=== SELECTION ===

A library to process ASTs: what do you think?

For several of our projects we work with ASTs. We build parsers (frequently with ANTLR) and then translate the parse-tree into the AST, frequently built with Kolasu (an OSS library we created). Once we have the AST we can process it in various ways and using it in interpreters, compilers, transpilers, editors and other stuff.
Now, this works well when we are doing projects in Java or Kotlin, because Kolasu runs on the JVM. However sometimes we need to write projects in C++ and in that case we would love to have an equivalent of Kolasu in C++.
Also, for some projects (the Cobol parser and the Verilog parser), we generate the AST serialized in JSON and XML, but some of our clients would like to load it in Python. It would be great to have another AST library written in Python.
So we are looking for better ideas than rewriting Kolasu in C++ and Python.
What do you think?

1 Like

Sounds like Graal is the way to go. However, the tradeoff with using Graal is that you don’t have all the “legacy” features of the original languages and their environments (not all python projects work, not all memory management works, etc). I think what we could do honestly is just put out a specification, and let others implement as needed. But at least providing some default impls like in C++, Kotlin, Java, Python, Rust even. It’d be a neat crate since a lot of people are using Rust for parsing nowadays.

1 Like

Integration with Graal would be interesting. We have done some basic experimenting but there is much to do.

Yes, maybe building implementation for 2-3 core languages would be a good start (Kotlin, C++, Python are the initial suspects)

=== REQUIREMENT 1 ===
Could you reproduce the AST library thread between "So we are looking" and "for parsing nowadays.", inclusive?
=== REQUIREMENT 2 ===
How would this sentence from the AST library thread read in Spanish: "However sometimes we need to write projects in C++ and in that case we would love to have an equivalent of Kolasu in C++."
=== REQUIREMENT 3 ===
Can you write the next reply in the AST library thread, picking up after its final post?

=== MATERIAL SUPPLIED ===
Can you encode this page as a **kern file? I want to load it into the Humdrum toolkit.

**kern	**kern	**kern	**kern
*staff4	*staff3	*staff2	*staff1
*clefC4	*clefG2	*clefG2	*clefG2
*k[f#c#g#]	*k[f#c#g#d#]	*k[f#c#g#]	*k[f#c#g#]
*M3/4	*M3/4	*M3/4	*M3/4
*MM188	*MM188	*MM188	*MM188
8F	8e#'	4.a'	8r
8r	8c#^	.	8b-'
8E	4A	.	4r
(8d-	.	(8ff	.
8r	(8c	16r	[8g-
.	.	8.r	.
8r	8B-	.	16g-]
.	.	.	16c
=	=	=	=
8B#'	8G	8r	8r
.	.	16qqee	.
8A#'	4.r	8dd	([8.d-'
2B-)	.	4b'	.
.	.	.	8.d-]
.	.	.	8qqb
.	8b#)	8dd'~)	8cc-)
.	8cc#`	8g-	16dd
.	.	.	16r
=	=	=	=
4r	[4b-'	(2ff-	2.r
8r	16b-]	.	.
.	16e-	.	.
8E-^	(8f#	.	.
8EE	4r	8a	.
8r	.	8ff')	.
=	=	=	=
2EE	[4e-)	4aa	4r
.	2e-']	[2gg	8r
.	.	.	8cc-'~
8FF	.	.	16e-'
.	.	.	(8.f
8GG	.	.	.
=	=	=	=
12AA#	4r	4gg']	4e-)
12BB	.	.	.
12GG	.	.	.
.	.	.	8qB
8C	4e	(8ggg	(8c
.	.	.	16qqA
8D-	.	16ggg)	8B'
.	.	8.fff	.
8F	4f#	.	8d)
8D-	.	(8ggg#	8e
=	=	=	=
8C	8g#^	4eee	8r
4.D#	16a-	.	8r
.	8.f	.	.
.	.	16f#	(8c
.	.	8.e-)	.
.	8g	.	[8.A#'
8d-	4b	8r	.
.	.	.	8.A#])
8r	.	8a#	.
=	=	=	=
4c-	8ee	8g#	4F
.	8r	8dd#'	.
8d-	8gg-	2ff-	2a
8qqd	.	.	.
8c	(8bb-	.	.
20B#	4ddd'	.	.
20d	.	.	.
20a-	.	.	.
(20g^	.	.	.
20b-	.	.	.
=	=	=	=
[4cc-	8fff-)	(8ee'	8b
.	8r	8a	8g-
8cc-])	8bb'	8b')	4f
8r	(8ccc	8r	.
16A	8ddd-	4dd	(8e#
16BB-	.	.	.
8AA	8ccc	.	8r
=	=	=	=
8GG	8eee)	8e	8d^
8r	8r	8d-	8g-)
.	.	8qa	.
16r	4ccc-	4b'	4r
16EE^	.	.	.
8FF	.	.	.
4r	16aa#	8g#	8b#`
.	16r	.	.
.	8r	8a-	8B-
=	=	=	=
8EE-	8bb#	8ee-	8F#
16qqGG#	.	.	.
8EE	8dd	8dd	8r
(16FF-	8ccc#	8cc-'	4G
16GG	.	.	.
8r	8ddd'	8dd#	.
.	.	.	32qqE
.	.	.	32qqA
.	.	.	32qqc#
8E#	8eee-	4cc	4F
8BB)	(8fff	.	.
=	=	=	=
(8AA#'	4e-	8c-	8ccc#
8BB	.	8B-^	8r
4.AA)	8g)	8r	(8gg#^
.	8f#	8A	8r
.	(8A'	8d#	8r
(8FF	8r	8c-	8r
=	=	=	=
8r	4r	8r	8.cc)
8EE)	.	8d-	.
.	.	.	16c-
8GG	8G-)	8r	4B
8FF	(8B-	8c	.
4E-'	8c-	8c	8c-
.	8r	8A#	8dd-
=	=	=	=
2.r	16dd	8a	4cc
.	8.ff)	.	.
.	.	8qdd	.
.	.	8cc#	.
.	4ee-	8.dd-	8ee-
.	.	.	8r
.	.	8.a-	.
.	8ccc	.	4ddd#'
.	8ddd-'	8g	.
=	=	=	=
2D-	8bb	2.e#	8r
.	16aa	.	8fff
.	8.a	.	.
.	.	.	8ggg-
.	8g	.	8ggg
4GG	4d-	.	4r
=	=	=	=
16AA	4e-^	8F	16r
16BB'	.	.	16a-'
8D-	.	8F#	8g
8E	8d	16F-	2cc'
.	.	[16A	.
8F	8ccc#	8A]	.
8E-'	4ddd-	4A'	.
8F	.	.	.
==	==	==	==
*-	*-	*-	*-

* * *

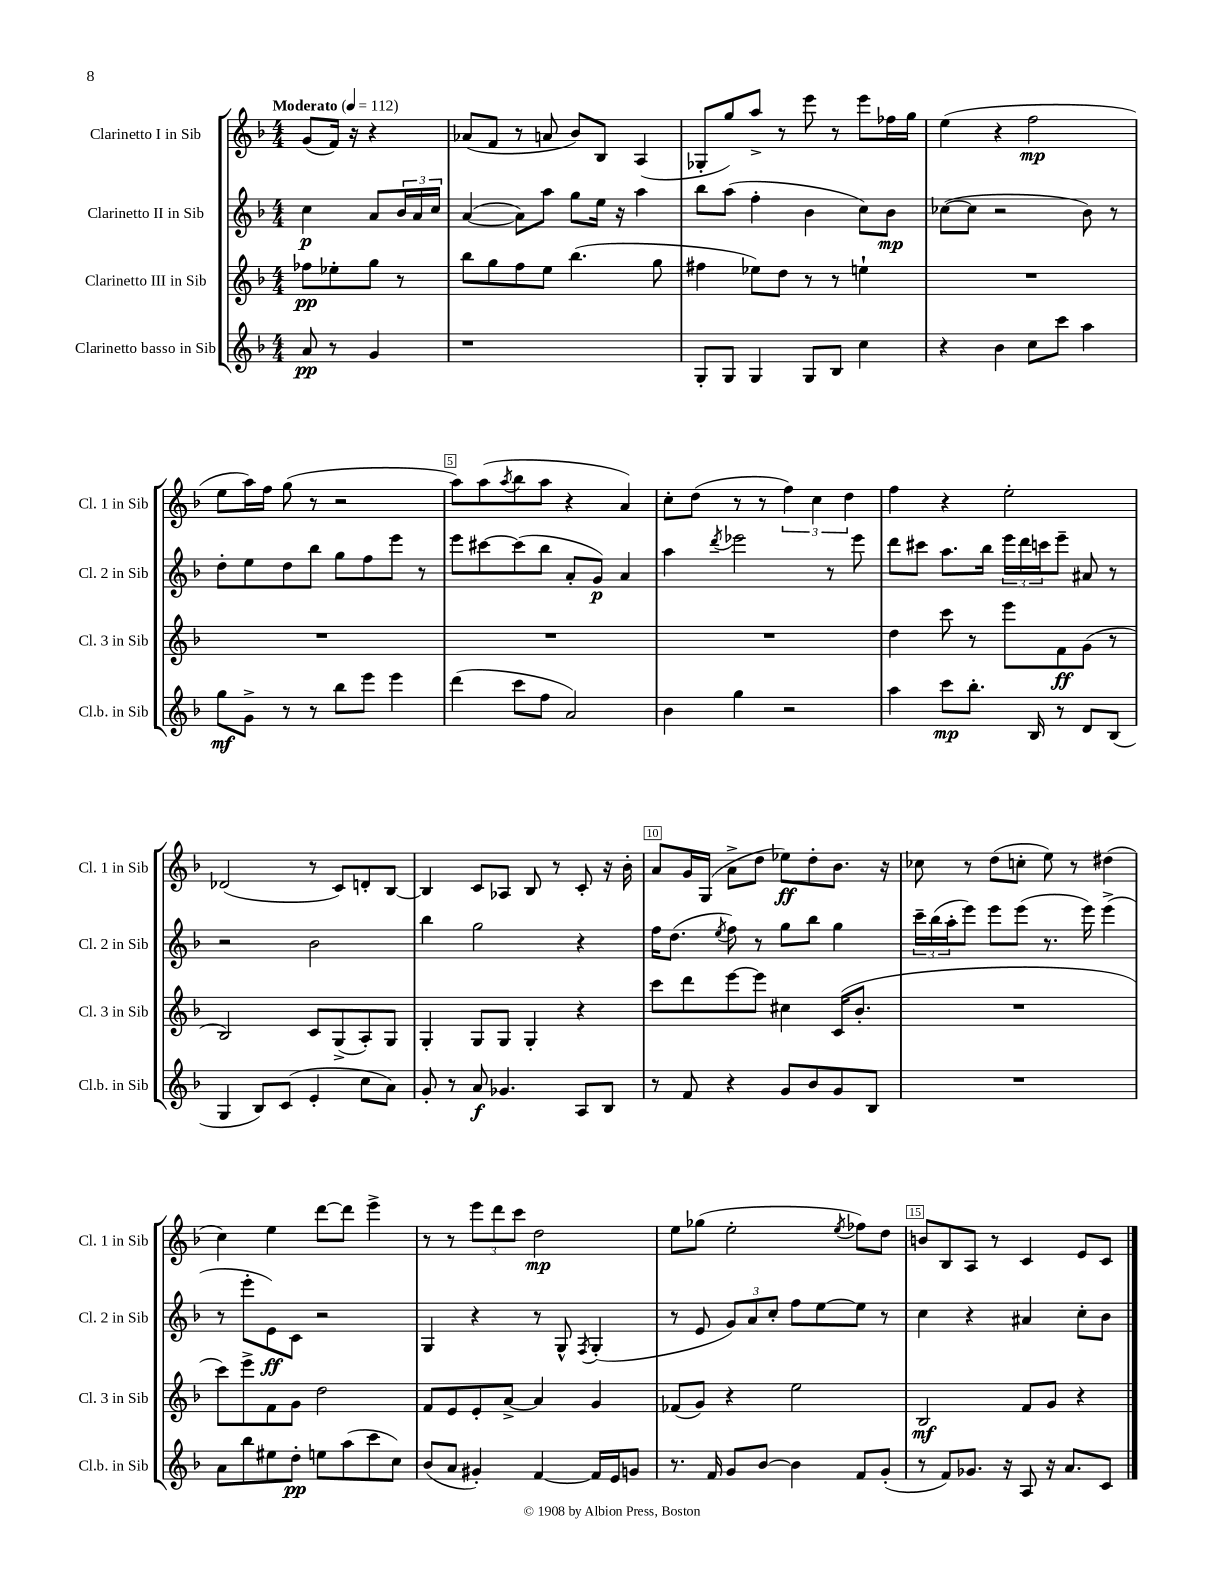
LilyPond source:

=== RIGHT ANSWER 1 ===
So we are looking for better ideas than rewriting Kolasu in C++ and Python.
What do you think?

1 Like

Sounds like Graal is the way to go. However, the tradeoff with using Graal is that you don’t have all the “legacy” features of the original languages and their environments (not all python projects work, not all memory management works, etc). I think what we could do honestly is just put out a specification, and let others implement as needed. But at least providing some default impls like in C++, Kotlin, Java, Python, Rust even. It’d be a neat crate since a lot of people are using Rust for parsing nowadays.

=== RIGHT ANSWER 2 ===
Sin embargo, a veces necesitamos escribir proyectos en C++ y, en ese caso, nos encantaría tener un equivalente de Kolasu en C++.

=== RIGHT ANSWER 3 ===
Well, what is wrong with GO? Go runs on unices / mac / windows and can transpile to WASM.

Never looked at Go but we have already written Kolasu in Kotlin, so we can use it in projects which are JVM based but for projects where we use Python and C++ we write utilities as we need them, while it could be useful to have a library we could reuse. In that scenario Go would not be helpful I think

//1
Use GraalVM, on mac or linux it’s polyglot Java, Scala, Kotlin, C, R, Ruby, Python, you can use multiple languages at once.
# Top 10 Things To Do With GraalVM

//2
It’s a very fragile way and experimental… take a look at TeaVM and see if you can compile Kolasu bytecode to WASM.

If yes, case is solved, with wasm as binary format you will need a wasm “run time” / GitHub - appcypher/awesome-wasm-runtimes: A list of webassemby runtimes
o wasmer
o innative
are most promising ones.
Also GraalVM do have an experimental wasm parser.

Other option is to decompose all Kolasu’s functionality in individual functions and pack them as FaaS
o openfaas
o Oracle FN – The Fn project is an open-source container-native serverless platform that you can run anywhere – any cloud or on-premise.

The problem is that if I am building a project for a client who needs to integrate it with a Python system or C++ application it is difficult to “force” a switch. We typically have to stay on that platform. If that platform happens to be the JVM then it is great as we can use Kolasu and that makes our life easier. If it is not then we have much work to do. So I was thinking of ways to reuse Kolasu without having to force the client to accept a transition to GraalVM or any other platform, because that is not always possible

TeaVM could be interesting to explore because it permits to reuse Kolasu on JS platforms (web or NodeJS) which could be potentially quite useful to us! Thank you!

OK.
Kotlin can transpile to JavaScript, then you can feed V8 [1] engine with JS code at run time.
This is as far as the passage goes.